Return, copied word for word, the part of the winter meals thread that opens with the words containing "Winter is almost" and closes with "ALFREDO CHICKEN.".

┌─ PASSAGE FOR REVIEW

# Winter meals.



## readytogo (Apr 6, 2013)

Winter is almost here, time to dust off the Crockpot and bring out the chili and corn bread, chicken and garbanzo bean soup and white rice or French onion soup with a nice bread; open some cans dump in Crockpot or Dutch oven with meat and in a few hours dinner time or a super heavy breakfast, who cares is winter. 
ALFREDO CHICKEN.
3 pounds chicken
1-16 once jar alfredo pasta sauce
1-9 once frozen Italian green beans
cook pasta, whatever you like
Place meat in pot, pour sauce over it, cook for 6-7h in low/3-4h in high, add green beans at the last 30 minutes. Remove meat and greens to a serving platter and add to sauce the cook pasta, served pasta from pot or in a serving platter with meat and greens on top, makes a pretty dish ,served with cheese on the side ,garlic bread ,salad and my favorite a bottle of red or white or blue hell I don`t care as long as it comes from a bottle and is label wine.:ignore:


----------



## crabapple (Jan 1, 2012)

mmmm Good.
DW makes a deer chili to die for.
Chili is like coffee, it is good anytime, but sooooo much better on cold days.


----------

└─
┌─ AVAILABLE DATA

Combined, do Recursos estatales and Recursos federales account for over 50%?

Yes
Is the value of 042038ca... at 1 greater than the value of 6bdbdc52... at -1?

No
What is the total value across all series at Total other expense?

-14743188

└─
┌─ AVAILABLE DATA

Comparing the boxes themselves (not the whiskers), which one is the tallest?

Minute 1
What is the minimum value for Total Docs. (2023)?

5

└─

COMPLETED TASK:
Winter is almost here, time to dust off the Crockpot and bring out the chili and corn bread, chicken and garbanzo bean soup and white rice or French onion soup with a nice bread; open some cans dump in Crockpot or Dutch oven with meat and in a few hours dinner time or a super heavy breakfast, who cares is winter. 
ALFREDO CHICKEN.